JOB -
Omit each picture as you copy the entries exactly.

-- DATA SHOWN follows --

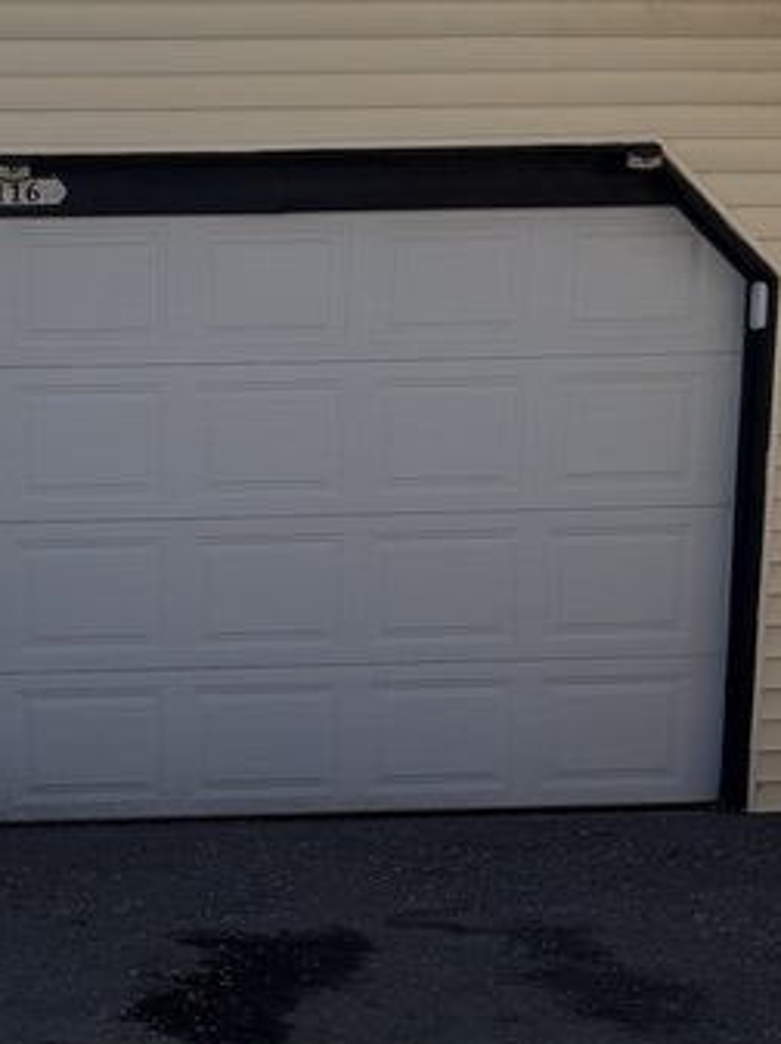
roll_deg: +1.0
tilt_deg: -8.7
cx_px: -37
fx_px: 2321
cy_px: 731
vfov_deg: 25.2
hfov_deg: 18.5
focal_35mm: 77
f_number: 1.78
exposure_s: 1/4310
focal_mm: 6.76
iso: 80
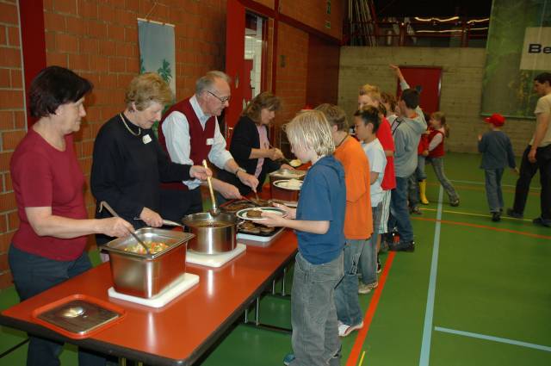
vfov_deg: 39.9
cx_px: 276
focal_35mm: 33
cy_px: 183
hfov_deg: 57.3
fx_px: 504
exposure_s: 1/60
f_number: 3.8
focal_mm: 22
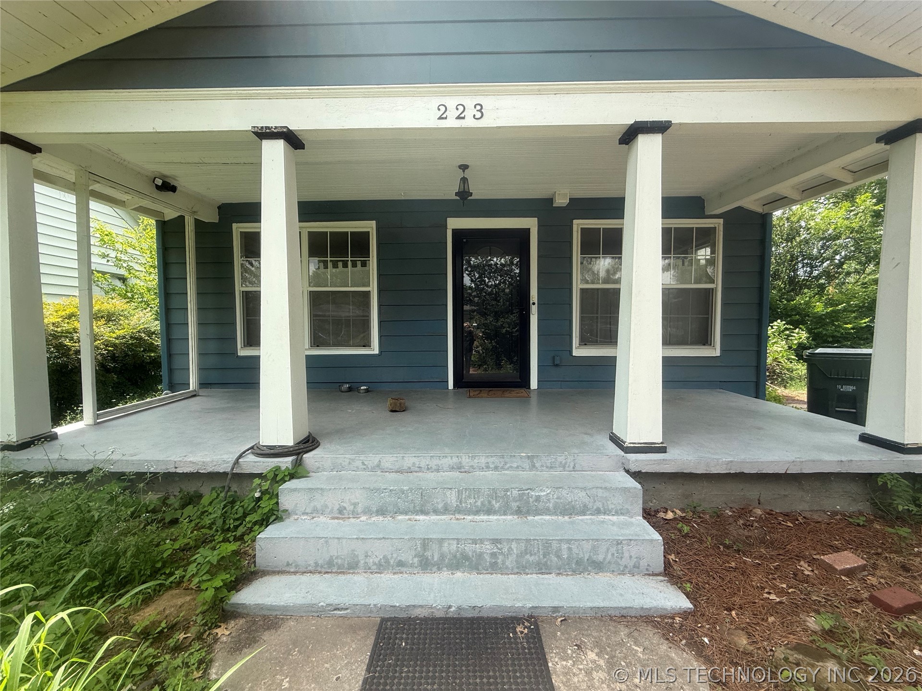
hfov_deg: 102.1
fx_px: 373
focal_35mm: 14
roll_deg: -0.5
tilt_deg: -2.2
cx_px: 461
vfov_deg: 85.7
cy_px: 346
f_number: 2.2
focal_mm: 2.22
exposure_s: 1/506
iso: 50
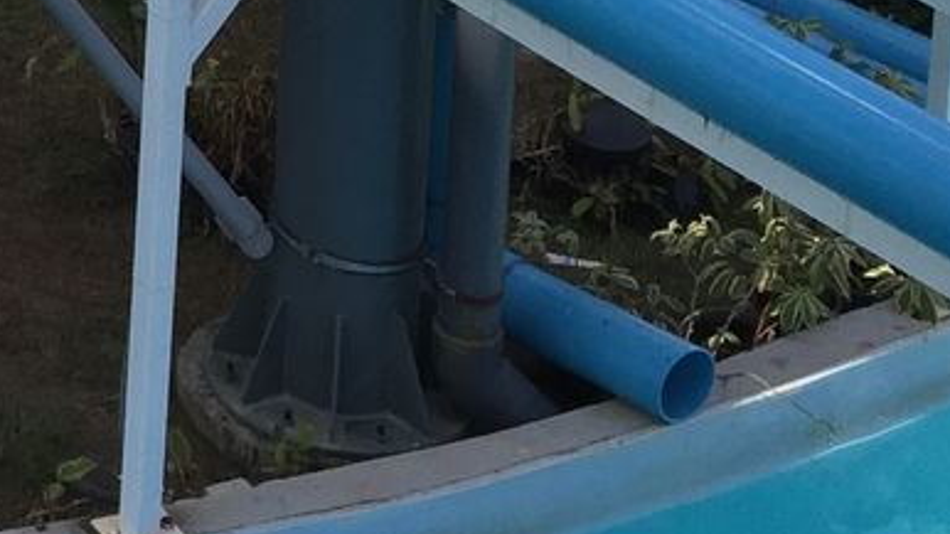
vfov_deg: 8.3
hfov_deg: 15.0
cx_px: -529
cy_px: -847
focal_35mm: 131
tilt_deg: -11.9
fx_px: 3299
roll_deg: -0.5
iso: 32
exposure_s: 1/746
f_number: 2.2
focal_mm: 4.15
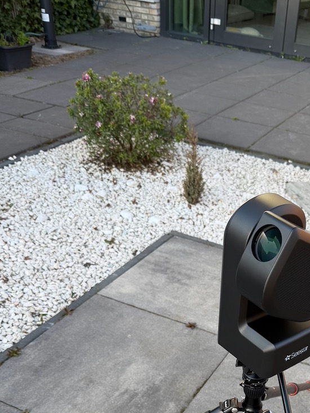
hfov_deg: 33.3
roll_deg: -6.9
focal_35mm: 42
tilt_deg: -38.9
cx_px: 252
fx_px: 501
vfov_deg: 42.1
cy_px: 350
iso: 80
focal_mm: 6.76
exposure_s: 1/395
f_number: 1.78
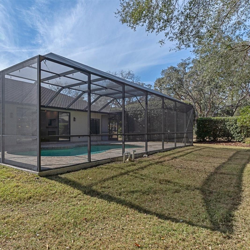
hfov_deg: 65.7
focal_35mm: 23
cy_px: 125
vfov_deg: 67.3
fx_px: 188
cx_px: 86
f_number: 8
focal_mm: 12
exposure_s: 1/400
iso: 320
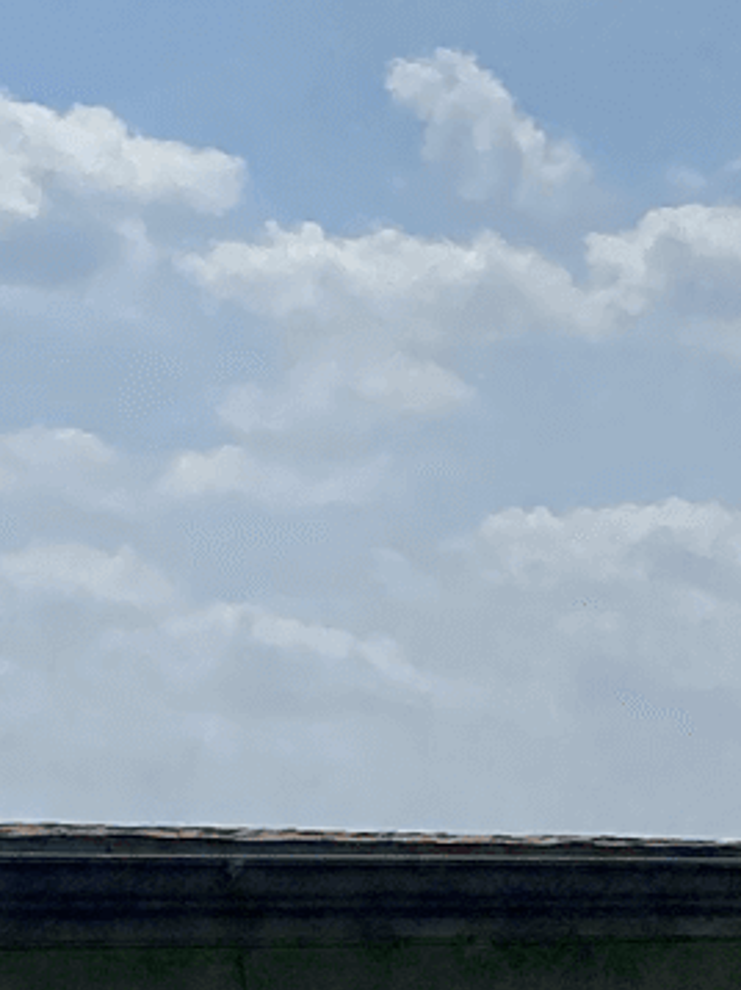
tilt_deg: +12.8
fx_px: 5315
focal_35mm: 186
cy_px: 64
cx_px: -1709
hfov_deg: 6.9
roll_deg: +1.0
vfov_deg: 10.6
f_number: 1.8
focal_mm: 4.25
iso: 32
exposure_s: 1/8197
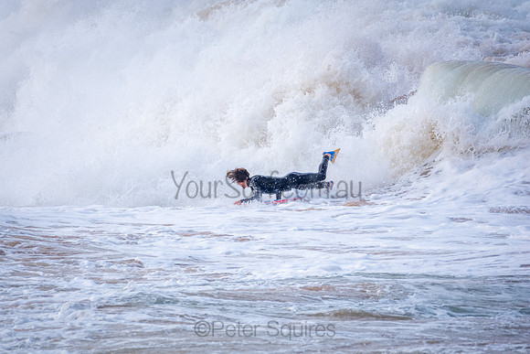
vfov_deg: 1.8
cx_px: 265
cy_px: 177
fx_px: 11044
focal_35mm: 750
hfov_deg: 2.7
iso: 200
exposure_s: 1/1250
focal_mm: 500
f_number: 5.6
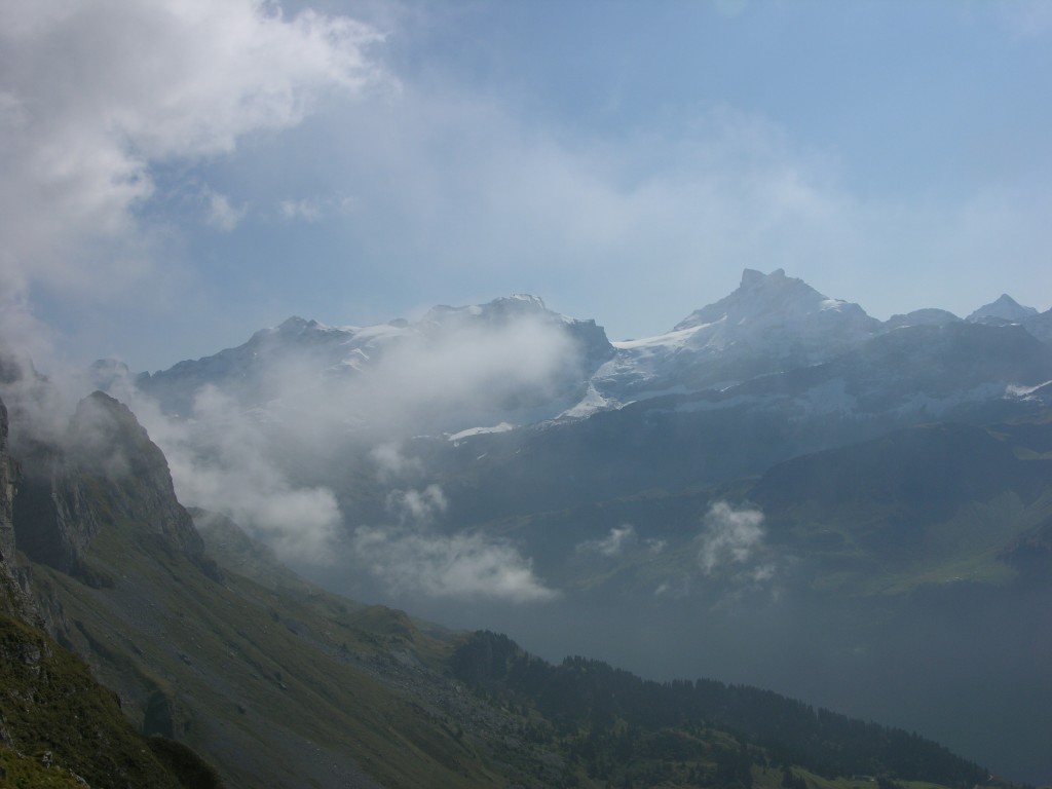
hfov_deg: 44.8
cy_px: 394
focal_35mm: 42
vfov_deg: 34.3
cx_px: 526
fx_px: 1276
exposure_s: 1/450
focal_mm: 10.7
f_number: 7.3
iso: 50
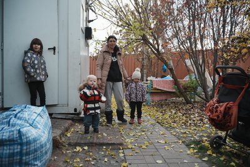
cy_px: 84
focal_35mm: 28
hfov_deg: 65.5
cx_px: 125
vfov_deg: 46.3
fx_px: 194
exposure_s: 1/3200
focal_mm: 28
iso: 400
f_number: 3.5
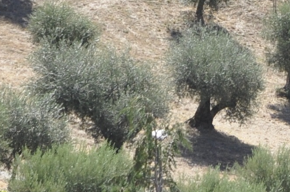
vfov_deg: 4.4
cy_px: -86
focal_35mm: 309
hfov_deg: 6.6
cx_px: 391
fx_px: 2486
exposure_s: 1/250
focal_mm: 32
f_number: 8
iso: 200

-- DATA SHOWN concluded --

FINAL ANSWER -
roll_deg: +1.0
tilt_deg: -8.7
cx_px: -37
fx_px: 2321
cy_px: 731
vfov_deg: 25.2
hfov_deg: 18.5
focal_35mm: 77
f_number: 1.78
exposure_s: 1/4310
focal_mm: 6.76
iso: 80
vfov_deg: 39.9
cx_px: 276
focal_35mm: 33
cy_px: 183
hfov_deg: 57.3
fx_px: 504
exposure_s: 1/60
f_number: 3.8
focal_mm: 22
hfov_deg: 102.1
fx_px: 373
focal_35mm: 14
roll_deg: -0.5
tilt_deg: -2.2
cx_px: 461
vfov_deg: 85.7
cy_px: 346
f_number: 2.2
focal_mm: 2.22
exposure_s: 1/506
iso: 50
vfov_deg: 8.3
hfov_deg: 15.0
cx_px: -529
cy_px: -847
focal_35mm: 131
tilt_deg: -11.9
fx_px: 3299
roll_deg: -0.5
iso: 32
exposure_s: 1/746
f_number: 2.2
focal_mm: 4.15
hfov_deg: 33.3
roll_deg: -6.9
focal_35mm: 42
tilt_deg: -38.9
cx_px: 252
fx_px: 501
vfov_deg: 42.1
cy_px: 350
iso: 80
focal_mm: 6.76
exposure_s: 1/395
f_number: 1.78
hfov_deg: 65.7
focal_35mm: 23
cy_px: 125
vfov_deg: 67.3
fx_px: 188
cx_px: 86
f_number: 8
focal_mm: 12
exposure_s: 1/400
iso: 320
tilt_deg: +12.8
fx_px: 5315
focal_35mm: 186
cy_px: 64
cx_px: -1709
hfov_deg: 6.9
roll_deg: +1.0
vfov_deg: 10.6
f_number: 1.8
focal_mm: 4.25
iso: 32
exposure_s: 1/8197
vfov_deg: 1.8
cx_px: 265
cy_px: 177
fx_px: 11044
focal_35mm: 750
hfov_deg: 2.7
iso: 200
exposure_s: 1/1250
focal_mm: 500
f_number: 5.6
hfov_deg: 44.8
cy_px: 394
focal_35mm: 42
vfov_deg: 34.3
cx_px: 526
fx_px: 1276
exposure_s: 1/450
focal_mm: 10.7
f_number: 7.3
iso: 50
cy_px: 84
focal_35mm: 28
hfov_deg: 65.5
cx_px: 125
vfov_deg: 46.3
fx_px: 194
exposure_s: 1/3200
focal_mm: 28
iso: 400
f_number: 3.5
vfov_deg: 4.4
cy_px: -86
focal_35mm: 309
hfov_deg: 6.6
cx_px: 391
fx_px: 2486
exposure_s: 1/250
focal_mm: 32
f_number: 8
iso: 200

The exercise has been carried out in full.